In this exciting episode, Dan and Eric talk about: their yin and yang; Margaret Talbot on the spinelessness of Trump appointees and Jeffrey Toobin on the effectiveness of Trump's Roy Cohn-inspired approach to governing; Vinson Cunningham and his journey in getting to know comedian and actor Tracy Morgan; Lauren Goff's hard-edged new story, "Brawler"; an old Roger Angell piece about New Yorker fiction; and John Cassidy's series of insightful pieces about Donald Trump and the New York Times' revelations that he lost nearly a billion dollars in ten years. Take a listen, you will enjoy!

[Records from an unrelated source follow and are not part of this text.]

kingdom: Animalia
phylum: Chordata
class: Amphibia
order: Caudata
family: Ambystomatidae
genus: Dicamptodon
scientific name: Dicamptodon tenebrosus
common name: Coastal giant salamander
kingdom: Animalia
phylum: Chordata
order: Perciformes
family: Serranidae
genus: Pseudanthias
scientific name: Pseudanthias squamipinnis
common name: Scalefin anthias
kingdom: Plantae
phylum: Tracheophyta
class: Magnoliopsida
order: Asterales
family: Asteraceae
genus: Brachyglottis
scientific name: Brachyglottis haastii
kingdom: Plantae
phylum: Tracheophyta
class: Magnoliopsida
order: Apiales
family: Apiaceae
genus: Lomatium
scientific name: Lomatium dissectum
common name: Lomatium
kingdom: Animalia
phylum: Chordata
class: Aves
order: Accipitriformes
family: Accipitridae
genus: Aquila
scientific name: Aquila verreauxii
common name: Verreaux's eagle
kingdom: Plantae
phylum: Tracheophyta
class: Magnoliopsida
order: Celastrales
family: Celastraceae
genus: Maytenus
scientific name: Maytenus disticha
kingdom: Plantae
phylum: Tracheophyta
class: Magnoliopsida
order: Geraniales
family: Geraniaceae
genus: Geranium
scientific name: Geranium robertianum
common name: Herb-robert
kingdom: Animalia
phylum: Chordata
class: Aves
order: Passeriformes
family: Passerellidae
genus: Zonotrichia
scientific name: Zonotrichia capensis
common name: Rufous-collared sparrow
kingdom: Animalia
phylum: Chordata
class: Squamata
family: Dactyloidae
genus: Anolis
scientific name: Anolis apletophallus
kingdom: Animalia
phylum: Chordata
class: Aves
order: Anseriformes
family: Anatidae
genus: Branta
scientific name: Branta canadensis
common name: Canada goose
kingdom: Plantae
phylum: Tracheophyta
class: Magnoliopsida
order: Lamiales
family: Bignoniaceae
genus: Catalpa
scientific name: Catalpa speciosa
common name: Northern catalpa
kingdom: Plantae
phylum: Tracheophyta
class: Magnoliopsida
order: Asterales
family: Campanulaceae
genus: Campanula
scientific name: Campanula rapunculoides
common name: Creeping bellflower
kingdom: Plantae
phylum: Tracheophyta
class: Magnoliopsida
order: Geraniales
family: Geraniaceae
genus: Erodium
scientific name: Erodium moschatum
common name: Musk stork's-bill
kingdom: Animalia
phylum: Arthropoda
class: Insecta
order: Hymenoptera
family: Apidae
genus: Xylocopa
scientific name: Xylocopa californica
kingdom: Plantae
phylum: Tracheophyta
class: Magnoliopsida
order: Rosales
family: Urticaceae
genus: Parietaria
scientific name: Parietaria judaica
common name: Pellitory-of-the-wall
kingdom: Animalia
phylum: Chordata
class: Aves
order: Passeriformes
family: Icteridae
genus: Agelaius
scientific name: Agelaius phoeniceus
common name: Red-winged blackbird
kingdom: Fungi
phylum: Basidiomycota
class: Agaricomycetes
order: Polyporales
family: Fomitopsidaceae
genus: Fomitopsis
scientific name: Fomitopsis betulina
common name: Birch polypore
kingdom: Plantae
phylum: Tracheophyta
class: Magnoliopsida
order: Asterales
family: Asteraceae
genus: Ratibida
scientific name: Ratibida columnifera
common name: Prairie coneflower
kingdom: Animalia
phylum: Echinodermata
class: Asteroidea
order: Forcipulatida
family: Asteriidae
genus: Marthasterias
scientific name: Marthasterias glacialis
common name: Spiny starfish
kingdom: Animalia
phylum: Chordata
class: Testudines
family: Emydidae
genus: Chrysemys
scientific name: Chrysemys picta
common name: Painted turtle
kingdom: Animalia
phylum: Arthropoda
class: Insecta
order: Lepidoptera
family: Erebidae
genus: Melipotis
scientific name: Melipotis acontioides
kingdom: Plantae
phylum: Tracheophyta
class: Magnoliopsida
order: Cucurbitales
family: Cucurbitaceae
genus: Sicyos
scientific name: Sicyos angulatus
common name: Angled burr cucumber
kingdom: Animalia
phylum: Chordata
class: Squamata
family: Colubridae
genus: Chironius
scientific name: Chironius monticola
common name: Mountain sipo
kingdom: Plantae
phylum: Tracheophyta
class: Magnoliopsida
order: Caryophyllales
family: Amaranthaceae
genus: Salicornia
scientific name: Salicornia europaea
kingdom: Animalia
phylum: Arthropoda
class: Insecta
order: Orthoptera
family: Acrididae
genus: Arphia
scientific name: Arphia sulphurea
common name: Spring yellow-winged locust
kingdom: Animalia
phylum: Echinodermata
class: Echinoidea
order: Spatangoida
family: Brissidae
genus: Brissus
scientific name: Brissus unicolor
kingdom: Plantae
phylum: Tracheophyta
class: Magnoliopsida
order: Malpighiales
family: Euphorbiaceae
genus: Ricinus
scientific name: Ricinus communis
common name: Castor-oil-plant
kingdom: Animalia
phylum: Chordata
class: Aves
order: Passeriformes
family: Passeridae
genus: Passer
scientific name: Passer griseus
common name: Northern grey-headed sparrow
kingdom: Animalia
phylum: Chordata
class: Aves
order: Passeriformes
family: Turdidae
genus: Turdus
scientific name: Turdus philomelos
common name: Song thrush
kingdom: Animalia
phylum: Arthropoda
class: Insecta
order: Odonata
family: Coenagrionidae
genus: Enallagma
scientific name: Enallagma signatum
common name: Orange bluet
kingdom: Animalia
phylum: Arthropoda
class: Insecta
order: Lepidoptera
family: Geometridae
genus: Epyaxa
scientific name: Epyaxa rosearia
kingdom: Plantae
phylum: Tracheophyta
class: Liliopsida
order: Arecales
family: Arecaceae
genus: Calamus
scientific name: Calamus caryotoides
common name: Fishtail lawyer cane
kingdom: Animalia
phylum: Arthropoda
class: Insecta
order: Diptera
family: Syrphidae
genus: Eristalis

This week! Dan and Eric dicuss Jeffrey Toobin's piece about Michael Cohen, his history, his illegal deeds and how he turned on Trump; Rivka Galchen on the past, present and future of lunar travel and moon mythology; Adam Kirsch on Jewish philosopher Martin Buber and his beliefs about intimacy with God; Benjamin Wallace-Wells critique of David Brooks' most recent book; and Eric's experience seeing Hilton Als speak with poets Brenda Shaughnessy and Michael Dickman. Plus: the Goose shows up, on the pod and on the potty.
Dan and Eric talk about Dan's recent hosting of Yiyun Li at Bryn Mawr College, and how she knows when a short story is complete; Amy Davidson Sorkin on the Mueller report and the profanity of Trump and his cronies; Rebecca Mead's piece about Airbnb in Barcelona; Greg Jackson's current story, "Poetry," and his earlier story, "Wagner in the Desert"; Nicholas Lemann on a new biography of John Hersey; Amanda Petrusich on a Jewish jazz trumpeter who performed for the Nazis, and spent the rest of his life in gratitude to jazz for saving him, in many ways; and Dan talks about recent reading of short story writer, William Trevor. Plus, as always, so much more.
This week, Dan and Eric have a wide-ranging conversation. They discuss their respective Passover weekends, Dan's spend in DC, Eric's on Long Island; David Remnick's piece on the osmotic relationship between Donald Trump and Bibi Netanyahu; Ben Taub's remarkable piece on a relationship formed in Guantanamo Bay (plus a lot more.) The two also revisit last week's conversation about Isaac Chotiner's New Yorker Interview with Brett Easton Ellis; discuss Catherine Lacey's Gogolian new short story and the New Yorker's history of eschewing 'writer-consciousness'; and Eric recaps D.T. Max's profile of playwright Lucas Hnath. That's a lot for one episode!
Dan and Eric talk about how tired they tend to get every April; Toobin's reporting on William Barr (is he just doing Trump's bidding? All signs point to yes.); Jonathan Dee's excellent review of a Nelson Algren biography; Pat Barker and her harrowing yet witty short story; the Isaac Chotiner/Bret Easton Ellis interview that went viral; and Hilton Als' very critical review of Sam Gold's production of King Lear.